Susan McBride is one of my favorite new authors - and not just because she writes hilarious books like The Cougar Club, but also because she wants to portray the lives of women who aren't 20 or 30 in a fun way - and as a woman of a certain age who has now rounded the bend from 40 and careened into 41, all I can say is, yay! Read on to hear about her life as an accidental cougar and how she approached writing The Cougar Club.
I’ll admit upfront that I’m an accidental Cougar. I never set out to bag a younger dude, I don’t drink martinis, and I’m not overly fond of animal print. When I met Ed five years ago, I realized three things right off the bat: he was cute, smart, and nine years my junior. I’d never dated a younger guy before and had certainly never “hunted” men like prey so I guess I made a pretty lousy Cougar.
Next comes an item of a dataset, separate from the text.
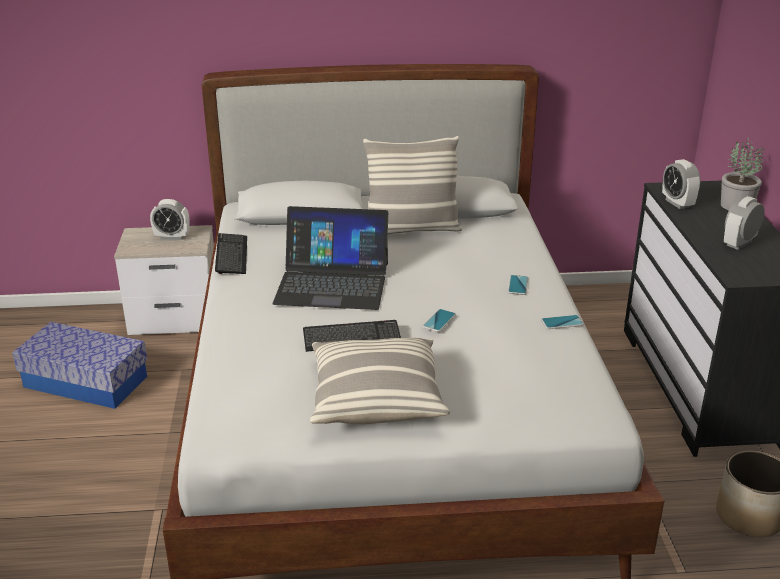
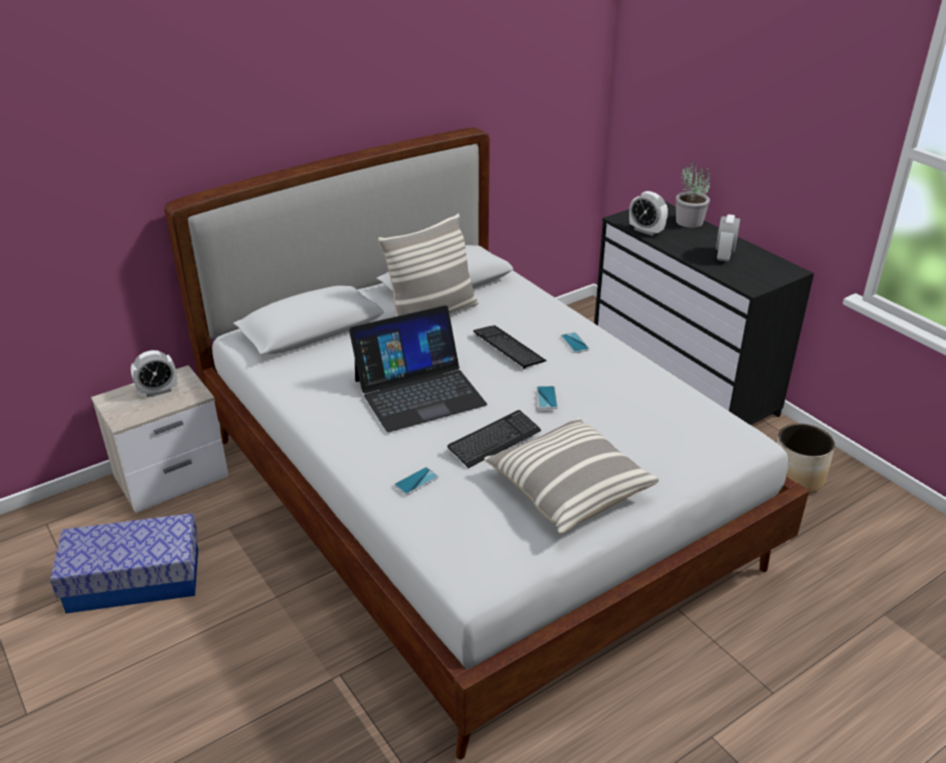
camera: 30 degrees left, 5 degrees up
keyboard [215,233,247,274] -> keyboard moved to [473,325,547,369]
phone [541,315,584,329] -> phone moved to [394,467,439,495]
In fact, I lost his business card the next day. Thankfully, Ed did the pursuing. He took me to my first-ever hockey game and “bought” me at a charity auction. We fell in love and married two years ago this February.
When I was asked to write a chick lit novel carried by forty-something females, I jumped at the chance. I could depict women growing older gracefully with humor and heart, fluff and substance, kind of like a really gooey S’more with organic chocolate…bliss! After penning mysteries and a juvenile series with much younger protagonists, I was more than ready to write about grown-up women. Being over forty, surviving breast cancer, and settling down made me ache to spend time with characters that were closer to my own age and experience. With The Cougar Club, I got my wish.
I envisioned Kat, Carla, and Elise right away: three 45-year-old friends at mid-life crossroads who come back together in St. Louis, supporting each other through thick and thin. Kat’s a successful ad agency exec, Carla’s a beloved anchorwoman, and Elise is a dermatologist with a thriving practice. Then Kat gets down-sized, Carla realizes the station’s GM is about to replace her with a newer model, and empty-nester Elise believes her plastic surgeon husband has lost interest. None of them fits the faux-tanned and Botoxed-to-death stereotype of a Cougar. Kat’s down-to-earth, Elise is a married mom, and Carla is…well, Carla’s a diva. They live by the motto that you’re never too old to follow your heart while struggling with being middle-aged in a society that doesn’t treat middle-age kindly. Like so many of us, they’re seeking passion, in their careers and in love; and each of them, in different ways, finds it.
All writers have unique visions for their “babies.” Mine is that Kat, Carla, and Elise will make readers feel better about growing older (or, at least, like they aren’t in it alone). I hope, too, that their refusal to fade into the background will encourage more women over forty to live their best lives and never ever give up their dreams!